Der Europäische Gerichtshof ist in seinen Entscheidungen Kelly und Meister (EuGH Urteil vom 21. Juli 2011, C-104/10, dort noch zur vorhergehenden Richtlinie 97/80/EG und EuGH-Urteil vom 19.April 2012, C-415/10) davon ausgegangen, dass kein Auskunftsanspruch aus der bezeichneten Richtlinie hergeleitet werden kann, um erst in die Lage versetzt zu werden, Tatsachen glaubhaft machen zu können, selbst wenn diese in sich stimmig vorgetragen wurden. Der Europäische Gerichtshof wies jedoch auch daraufhin, dass die Verweigerung jeden Zugangs zu Informationen im Rahmen des Nachweises von Tatsachen, die das Vorliegen einer Diskriminierung vermuten lassen, heranzuziehen ist, um nicht die mit der Richtlinie verfolgten Ziele zu beeinträchtigen. Auf welche Art und Weise dem gerecht werden kann, ließ er offen.

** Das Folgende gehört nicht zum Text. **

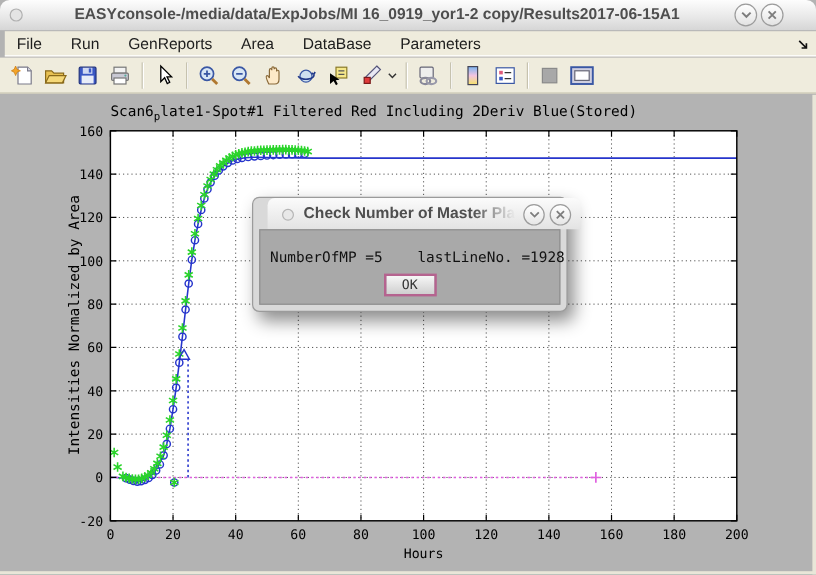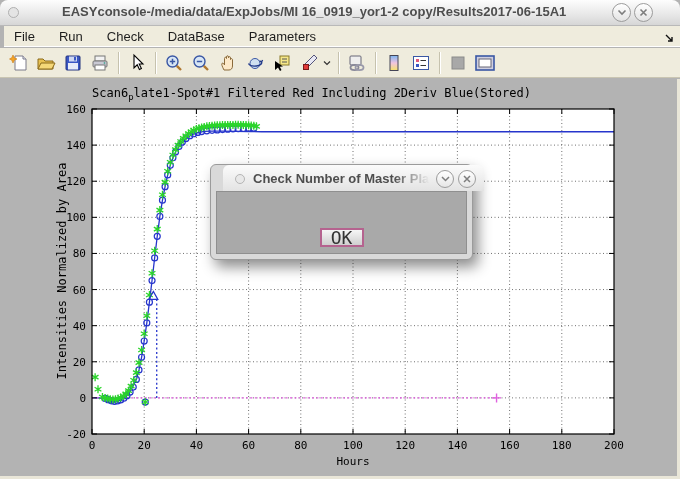"GenReports" span.menu-item { html: none -> <span>GenReports</span> }
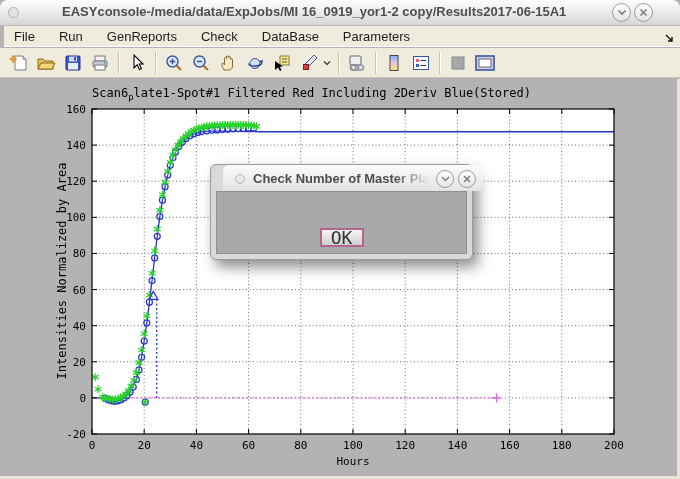"Check" span.menu-item { text: Check -> Area }
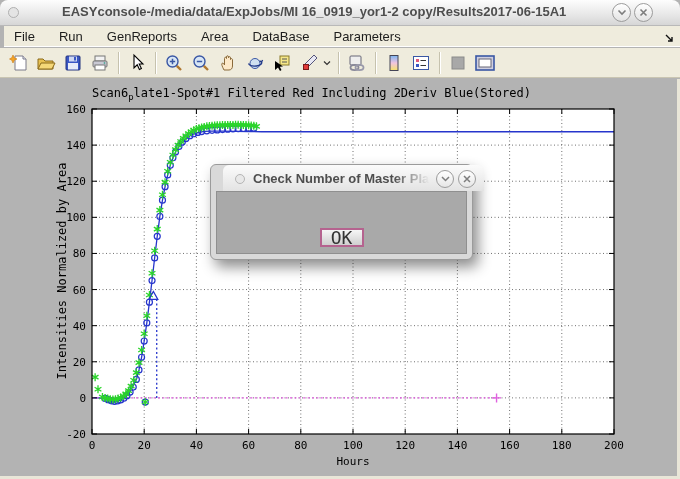"NumberOfMP =5 lastLineNo. =1928" div.dlg-msg { html: none -> <div>NumberOfMP =5 lastLineNo. =1928</div> }
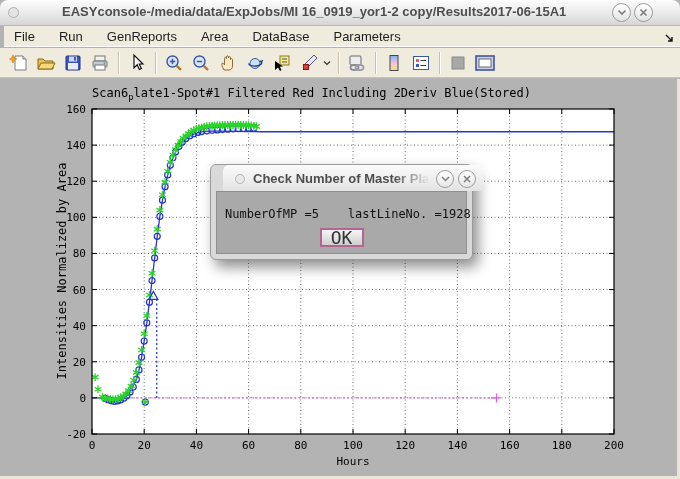"OK" .ok-btn { font-size: 18px -> 11px }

Nach § 22 AGG muss eine Partei Indizien beweisen, die eine Benachteiligung vermuten lassen, die andere Partei trägt dann die Beweislast dafür, dass kein Verstoß vorliegt. Das Bundesarbeitsgericht stellte u.a. in seinem Urteil vom 21. 06.2012 – 8 AZR 364/11 – klar, dass dem Arbeitnehmer weiterhin die Verantwortung obliegt, das Gericht von Indizien und damit der überwiegenden Wahrscheinlichkeit einer Diskriminierung zu überzeugen. Zwar musste es nicht darüber entscheiden, ob ein Auskunftsanspruch bei jeglicher Informationsverweigerung vorliegt. Doch wies es daraufhin, dass eine gegebene, aber wechselnde und widersprüchliche Auskunft des Arbeitgebers für sein Verhalten bereits Indizwirkung dafür haben kann, dass die wahren Gründe nicht angegeben worden sind und wahrscheinlich diskriminierend waren. In der dem Urteil vorausgegangenen Entscheidung war das LAG Rheinland-Pfalz (Urteil vom 25. März 2011 – 9 Sa 678/10 -) davon ausgegangen, dass dem Arbeitnehmer ein Auskunftsanspruch aus Treu und Glauben nach § 242 BGB zustehe, wenn der Arbeitnehmer nicht auf zumutbare Weise an die Information gelangen könne. Diese Auffassung ist beim Fehlen jeglicher Indizien jedoch problematisch, da im deutschen Recht von einer Partei nicht Aussagen vor Gericht getätigt werden dürfen, um Informationen auszuforschen und so ihre Beweislast zu umgehen.

Es bleibt weiter offen, wie ein deutsches Gericht vor dem Hintergrund entschieden hätte, dass bei einer Vergütungsbenachteiligung dem Arbeitnehmer keinerlei Informationen zur Verfügung stehen und er auch keine Möglichkeit hat, Hilfstatsachen vorzutragen.